Task set ▸
(A) Transcribe the passage on dexterous manipulation word for word, covering everything from "Figure 1: Our" down to "or environment dynamics.".
(B) According to the passage on dexterous manipulation, how much real-world data did the learned model use to rotate the two Baoding balls with the Shadow Hand?
(C) Write the next part of the passage on dexterous manipulation, continuing from its final sentence.

Extract provided ▸
.....
Figure 1: Our approach (PDDM) can efficiently and effectively learn complex dexterous manipulation skills in both simulation and the real world. Here, the learned model is able to control the 24-DoF Shadow Hand to rotate two free-floating Baoding balls in the palm, using just 4 hours of real-world data with no prior knowledge/assumptions of system or environment dynamics.
Dexterous manipulation with multi-fingered hands is a grand challenge in robotics: the versatility of the human hand is as yet unrivaled by the capabilities of robotic systems, and bridging this gap will enable more general and capable robots. Although some real-world tasks (like picking up a television remote or a screwdriver) can be accomplished with simple parallel jaw grippers, there are countless tasks (like functionally using the remote to change the channel or using the screwdriver to screw in a nail) in which dexterity enabled by redundant degrees of freedom is critical. In fact, dexterous manipulation is defined as being object-centric, with the goal of controlling object movement through precise control of forces and motions — something that is not possible without the ability to simultaneously impact the object from multiple directions. For example, using only two fingers to attempt common tasks such as opening the lid of a jar or hitting a nail with a hammer would quickly encounter the challenges of slippage, complex contact forces, and underactuation. Although dexterous multi-fingered hands can indeed enable flexibility and success of a wide range of manipulation skills, many of these more complex behaviors are also notoriously difficult to control: They require finely balancing contact forces, breaking and reestablishing contacts repeatedly, and maintaining control of unactuated objects. Success in such settings requires a sufficiently dexterous hand, as well as an intelligent policy that can endow such a hand with the appropriate control strategy. We study precisely this in our work on Deep Dynamics Models for Learning Dexterous Manipulation.
.....
Provided material ▸
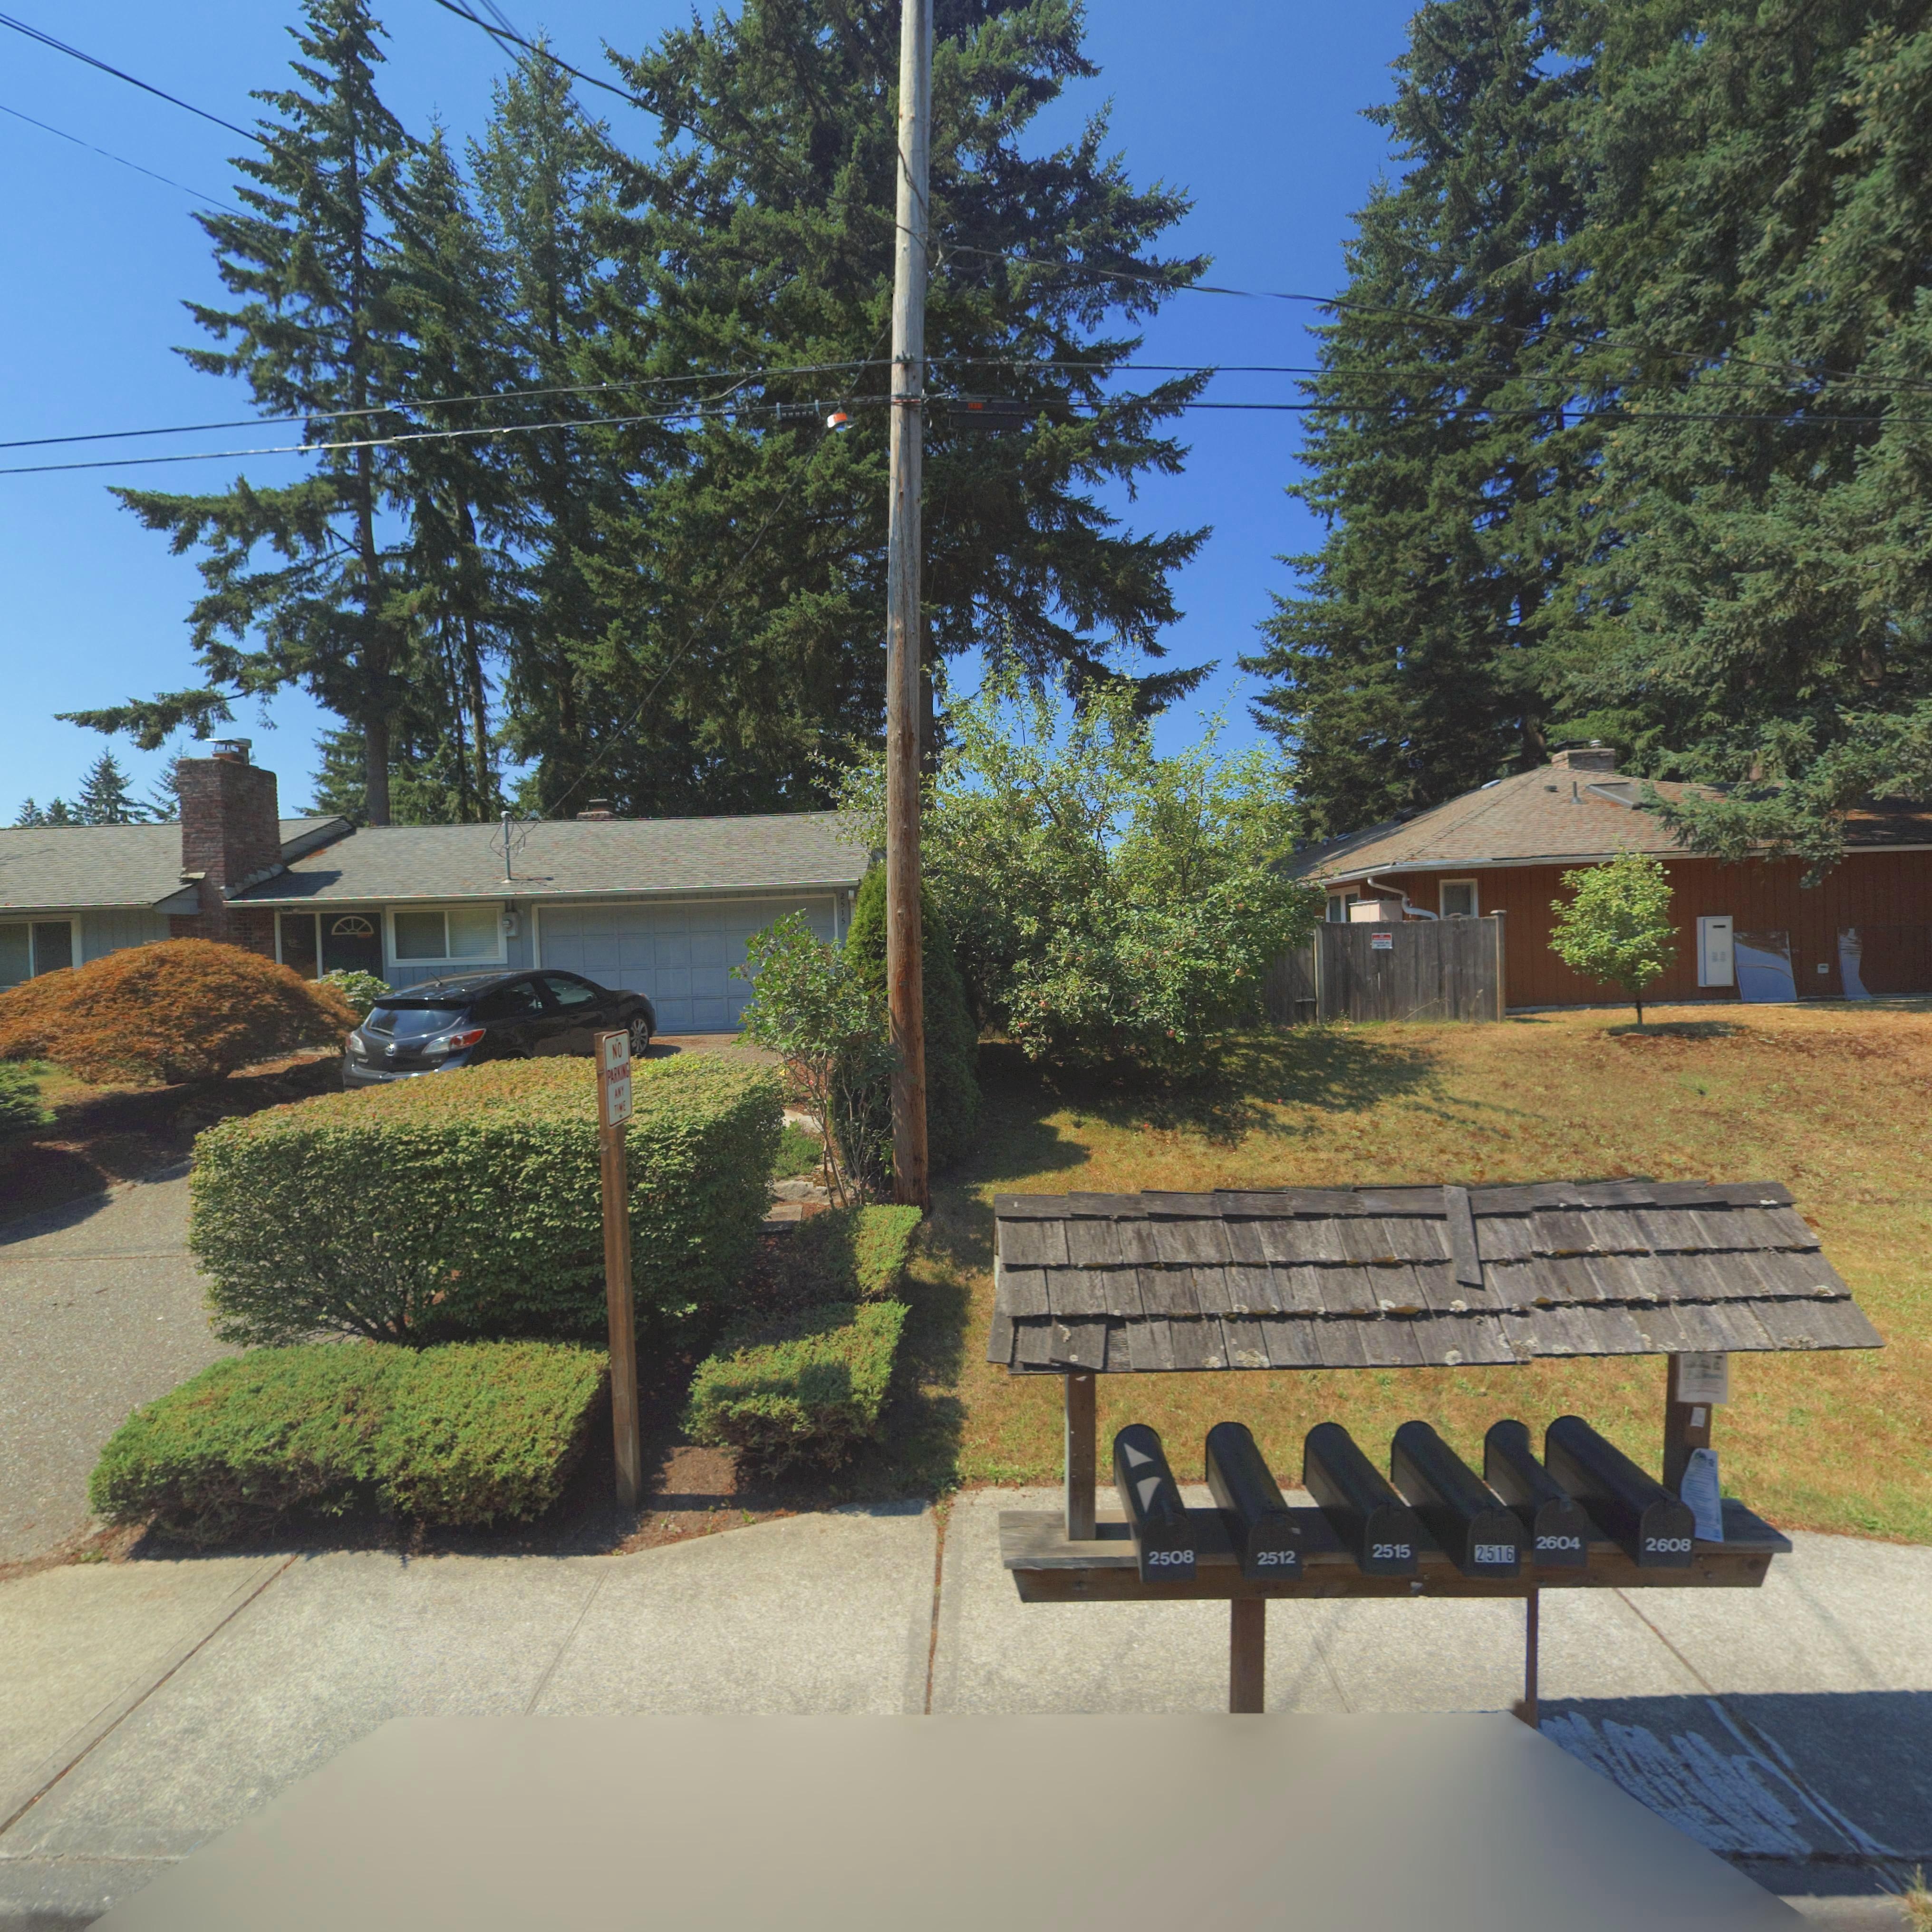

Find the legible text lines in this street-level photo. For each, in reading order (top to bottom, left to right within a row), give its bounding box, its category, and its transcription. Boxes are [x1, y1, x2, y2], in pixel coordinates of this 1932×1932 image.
.....
Answers to each task ▸
(A)
Figure 1: Our approach (PDDM) can efficiently and effectively learn complex dexterous manipulation skills in both simulation and the real world. Here, the learned model is able to control the 24-DoF Shadow Hand to rotate two free-floating Baoding balls in the palm, using just 4 hours of real-world data with no prior knowledge/assumptions of system or environment dynamics.

(B) 4 hours

(C)
Common approaches for control include modeling the system as well as the relevant objects in the environment, planning through this model to produce reference trajectories, and then developing a controller to actually achieve these plans. However, the success and scale of these approaches have been restricted thus far due to their need for accurate modeling of complex details, which is especially difficult for such contact-rich tasks that call for precise fine-motor skills. Learning has thus become a popular approach, offering a promising data-driven method for directly learning from collected data rather than requiring explicit or accurate modeling of the world. Model-free reinforcement learning (RL) methods, in particular, have been shown to learn policies that achieve good performance on complex tasks; however, we will show that these state-of-the-art algorithms struggle when a high degree of flexibility is required, such as moving a pencil to follow arbitrary user-specified strokes, instead of a fixed one. Model-free methods also require large amounts of data, often making them infeasible for real-world applications. Model-based RL methods, on the other hand, can be much more efficient, but have not yet been scaled up to similarly complex tasks. Our work aims to push the boundary on this task complexity, enabling a dexterous manipulator to turn a valve, reorient a cube in-hand, write arbitrary motions with a pencil, and rotate two Baoding balls around the palm. We show that our method of online planning with deep dynamics models (PDDM) addresses both of the aforementioned limitations: Improvements in learned dynamics models, together with improvements in online model-predictive control, can indeed enable efficient and effective learning of flexible contact-rich dexterous manipulation skills — and that too, on a 24-DoF anthropomorphic hand in the real world, using ~4 hours of purely real-world data to coordinate multiple free-floating objects.
Figure 2: Overview of our PDDM algorithm for online planning with deep dynamics models.
Learning complex dexterous manipulation skills on a real-world robotic system requires an algorithm that is (1) data-efficient, (2) flexible, and (3) general-purpose. First, the method must be efficient enough to learn tasks in just a few hours of interaction, in contrast to methods that utilize simulation and require hundreds of hours, days, or even years to learn. Second, the method must be flexible enough to handle a variety of tasks, so that the same model can be used to perform various different tasks. Third, the method must be general and make relatively few assumptions: It should not require a known model of the system, which can be very difficult to obtain for arbitrary objects in the world.
To this end, we adopt a model-based reinforcement learning approach for dexterous manipulation. Model-based RL methods work by learning a predictive model of the world, which predicts the next state given the current state and action. Such algorithms are more efficient than model-free learners because every trial provides rich supervision: even if the robot does not succeed at performing the task, it can use the trial to learn more about the physics of the world. Furthermore, unlike model-free learning, model-based algorithms are “off-policy,” meaning that they can use any (even old) data for learning. Typically, it is believed that this efficiency of model-based RL algorithms comes at a price: since they must go through this intermediate step of learning the model, they might not perform as well at convergence as model-free methods, which more directly optimize the reward. However, our simulated comparative evaluations show that our model-based method actually performs better than model-free alternatives when the desired tasks are very diverse (e.g., writing different characters with a pencil). This separation of modeling from control allows the model to be easily reused for different tasks – something that is not as straightforward with learned policies.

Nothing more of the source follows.